Teks Hasil Ekstraksi
########################################
Wednesday, January 13, 2010

Outsourcing dan Air Mata Seorang Kawan

Selasa, 12 Januari 2010 mungkin menjadi hari yang biasa saja bagi sebagian besar orang lain di luar saya dan teman-teman training kerja saya. Selasa, 12 Januari 2010 atau jika bisa saya sebut sebagai 12 Jan 10 merupakan hari yang cukup bersejarah bagi saya dan teman-teman training kerja saya. Bagaimana tidak, hari tersebut merupakan hari pengumuman kelulusan dari training yang saya dan teman-teman saya ikuti di salah satu bank swasta nasional.
Tiga minggu lamanya saya dan teman-teman saya menjalani training. Dari mulai menerima materi layaknya mahasiswa di ruang kuliah, sampai dengan mentoring bersama senior kami. Semua itu merupakan proses yang harus kami lalui untuk mendapatkan satu jatah kursi kerja beserta hak dan tanggung jawabnya. Diakhir training kami pun harus menjalani ujian training, dimana ujian terbagi atas dua sesi. Pertama adalah ujian tulis, ujian ini merupakan ujian product knowledge dari perusahan tempat saya dan teman-teman saya mengikuti training. Kedua adalah ujian role play, ujian ini merupakan ujian praktek atau simulasi dari pekerjaan yang harus kami lakukan kelak, yaitu sebagai customer relation officer pada divisi call center. Layaknya ujian masuk perguruan tinggi, dalam ujian training itupun kami harus siap menerima kenyataan pahit jika kami tidak lolos karena nilai ujian kami dibawah nilai yang telah ditetapkan.
Buat saya pribadi, pekerjaan yang akan saya lakoni ini berbanding terbalik dengan latar belakang pendidikan saya. Untuk itu, dalam training ini saya memualai semuanya dari nol. Kondisi ini juga dialami oleh beberapa teman training kerja saya. Diantara mereka ada yang senasib dengan saya, yaitu banting steer demi mengais rupiah. Bahkan, demi pekerjaan dengan status pegawai OUTSOURCING. Bagaimana tidak, hampir semua perusahan-perusahaan besar di Indoenesia atau Jakarta khususnya menggunakan jasa OUTSOURCING dalam merekrut karyawan. OUTSOURCING! OUTSOURCING! Dan OUTSOURCING! Saya ulangi kata itu biar kita selalu ingat bahwa OUTSOURCING merupakan sistem yang harus selalu kita waspadai.
########################################
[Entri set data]

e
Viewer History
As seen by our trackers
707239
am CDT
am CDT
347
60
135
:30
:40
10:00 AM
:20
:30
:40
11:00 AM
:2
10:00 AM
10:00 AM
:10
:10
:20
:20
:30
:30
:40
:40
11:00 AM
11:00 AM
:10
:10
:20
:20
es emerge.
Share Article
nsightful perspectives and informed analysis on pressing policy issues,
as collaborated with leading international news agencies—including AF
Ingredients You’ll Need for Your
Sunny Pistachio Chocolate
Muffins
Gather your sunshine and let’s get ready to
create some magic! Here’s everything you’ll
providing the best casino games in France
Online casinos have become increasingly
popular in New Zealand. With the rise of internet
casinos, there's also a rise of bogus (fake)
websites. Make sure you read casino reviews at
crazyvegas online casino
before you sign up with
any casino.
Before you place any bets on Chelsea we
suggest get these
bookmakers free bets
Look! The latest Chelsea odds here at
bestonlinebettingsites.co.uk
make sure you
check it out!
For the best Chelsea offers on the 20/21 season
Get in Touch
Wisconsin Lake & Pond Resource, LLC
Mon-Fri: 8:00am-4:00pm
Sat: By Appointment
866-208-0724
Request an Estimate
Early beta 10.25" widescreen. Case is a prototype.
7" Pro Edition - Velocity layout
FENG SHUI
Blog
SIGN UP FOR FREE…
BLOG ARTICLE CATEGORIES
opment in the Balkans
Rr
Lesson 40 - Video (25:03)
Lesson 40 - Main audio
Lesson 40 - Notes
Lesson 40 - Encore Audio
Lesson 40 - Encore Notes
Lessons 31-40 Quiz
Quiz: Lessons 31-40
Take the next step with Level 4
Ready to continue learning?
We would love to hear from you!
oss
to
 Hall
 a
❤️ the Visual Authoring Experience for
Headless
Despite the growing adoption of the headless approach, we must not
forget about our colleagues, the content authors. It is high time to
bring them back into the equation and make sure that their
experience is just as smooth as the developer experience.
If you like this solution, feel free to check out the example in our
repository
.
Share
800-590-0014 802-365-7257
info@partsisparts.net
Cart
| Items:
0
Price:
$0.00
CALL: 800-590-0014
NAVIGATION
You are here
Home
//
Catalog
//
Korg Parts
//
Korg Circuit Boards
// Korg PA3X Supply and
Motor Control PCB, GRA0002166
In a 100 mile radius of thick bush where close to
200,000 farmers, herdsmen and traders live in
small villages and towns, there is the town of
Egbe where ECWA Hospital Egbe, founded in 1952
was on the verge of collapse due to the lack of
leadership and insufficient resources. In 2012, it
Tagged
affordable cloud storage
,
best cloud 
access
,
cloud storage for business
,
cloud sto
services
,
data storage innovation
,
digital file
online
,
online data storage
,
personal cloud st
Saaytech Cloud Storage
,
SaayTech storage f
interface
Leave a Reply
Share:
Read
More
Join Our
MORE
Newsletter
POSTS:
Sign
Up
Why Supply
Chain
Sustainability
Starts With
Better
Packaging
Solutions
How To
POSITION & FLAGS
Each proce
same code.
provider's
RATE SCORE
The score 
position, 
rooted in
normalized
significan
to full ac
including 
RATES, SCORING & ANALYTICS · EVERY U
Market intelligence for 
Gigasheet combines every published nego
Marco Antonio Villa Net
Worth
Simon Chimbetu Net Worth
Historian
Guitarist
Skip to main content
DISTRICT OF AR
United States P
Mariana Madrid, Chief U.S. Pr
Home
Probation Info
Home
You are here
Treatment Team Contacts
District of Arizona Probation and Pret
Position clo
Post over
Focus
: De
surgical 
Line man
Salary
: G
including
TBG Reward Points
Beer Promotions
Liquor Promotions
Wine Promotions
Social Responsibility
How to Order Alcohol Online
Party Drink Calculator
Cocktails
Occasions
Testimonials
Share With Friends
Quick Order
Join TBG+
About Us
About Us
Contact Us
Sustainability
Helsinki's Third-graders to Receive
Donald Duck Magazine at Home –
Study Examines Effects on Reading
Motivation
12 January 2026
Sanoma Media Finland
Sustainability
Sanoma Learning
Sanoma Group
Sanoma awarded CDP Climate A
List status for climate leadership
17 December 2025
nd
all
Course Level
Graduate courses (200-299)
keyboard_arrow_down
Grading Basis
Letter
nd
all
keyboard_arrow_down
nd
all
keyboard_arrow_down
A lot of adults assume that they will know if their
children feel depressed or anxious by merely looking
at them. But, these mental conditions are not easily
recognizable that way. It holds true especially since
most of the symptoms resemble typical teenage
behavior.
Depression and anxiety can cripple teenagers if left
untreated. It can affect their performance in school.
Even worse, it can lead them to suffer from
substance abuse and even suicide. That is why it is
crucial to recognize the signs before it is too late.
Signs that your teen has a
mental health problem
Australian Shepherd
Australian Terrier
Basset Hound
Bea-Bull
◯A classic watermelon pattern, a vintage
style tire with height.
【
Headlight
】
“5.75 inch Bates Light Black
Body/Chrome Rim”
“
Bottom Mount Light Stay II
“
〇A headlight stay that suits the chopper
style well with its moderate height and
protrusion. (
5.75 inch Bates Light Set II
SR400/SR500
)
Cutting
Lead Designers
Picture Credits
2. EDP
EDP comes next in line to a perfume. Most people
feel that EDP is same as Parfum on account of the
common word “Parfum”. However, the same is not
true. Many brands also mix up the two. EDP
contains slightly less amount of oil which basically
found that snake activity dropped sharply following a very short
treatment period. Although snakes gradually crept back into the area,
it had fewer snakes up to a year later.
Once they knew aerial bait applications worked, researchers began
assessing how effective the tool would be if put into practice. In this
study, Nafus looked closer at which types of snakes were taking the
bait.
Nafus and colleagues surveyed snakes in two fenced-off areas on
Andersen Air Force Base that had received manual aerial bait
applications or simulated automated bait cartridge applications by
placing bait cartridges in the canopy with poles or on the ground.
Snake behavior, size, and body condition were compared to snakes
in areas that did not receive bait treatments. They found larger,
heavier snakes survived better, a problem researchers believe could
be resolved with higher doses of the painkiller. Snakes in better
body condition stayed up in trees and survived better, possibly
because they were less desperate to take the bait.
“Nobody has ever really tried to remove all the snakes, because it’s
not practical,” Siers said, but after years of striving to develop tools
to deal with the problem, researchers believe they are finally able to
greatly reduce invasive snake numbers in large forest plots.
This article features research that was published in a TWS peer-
########################################
Tugas Latihan
- a) Kembalikan tanpa perubahan bagian tulisan tentang outsourcing yang dibuka dengan kata-kata yang memuat "Selasa, 12 Januari 2010 mungkin" dan ditutup dengan "bank swasta nasional.".
- b) Teruskan tulisan tentang outsourcing dan air mata seorang kawan, mulai setelah kalimat terakhirnya.

Jawaban Tertulis
- a)
Selasa, 12 Januari 2010 mungkin menjadi hari yang biasa saja bagi sebagian besar orang lain di luar saya dan teman-teman training kerja saya. Selasa, 12 Januari 2010 atau jika bisa saya sebut sebagai 12 Jan 10 merupakan hari yang cukup bersejarah bagi saya dan teman-teman training kerja saya. Bagaimana tidak, hari tersebut merupakan hari pengumuman kelulusan dari training yang saya dan teman-teman saya ikuti di salah satu bank swasta nasional.

- b)
Dalam proses training yang saya dan teman-teman saya lalui banyak kejadian lucu yang kami lewati. Salah satunya adalah seorang teman saya yang saking pusingnya dengan materi training sampai jatuh sakit lalu salah minum obat. Alhasil, setiap pagi dia meminum dua kaleng susu cap beruang demi menetralisir racunnya. Tidak hanya itu, atas anjuran teman dia sampai harus mengoleskan balsam dengan bau yang menyengat kesekitar leher dan kepalanya serta menjalani CT scan untuk membuktikan bahwa otaknya baik-baik saja. Memang harus diakui bahwa kelas training kami agak berbeda dengan kelas yang lain. Kami menyebut kelas kami sebagai kelasnya orang autis. Hal ini karena tingkah laku saya dan teman-teman saya yang sering kali aneh dan berlebihan tiap kali mendapatkan materi training yang sulit dimengerti. Meski demikian, saya beranggapan bahwa kelas kami adalah kelas yang menarik dan menyenangkan.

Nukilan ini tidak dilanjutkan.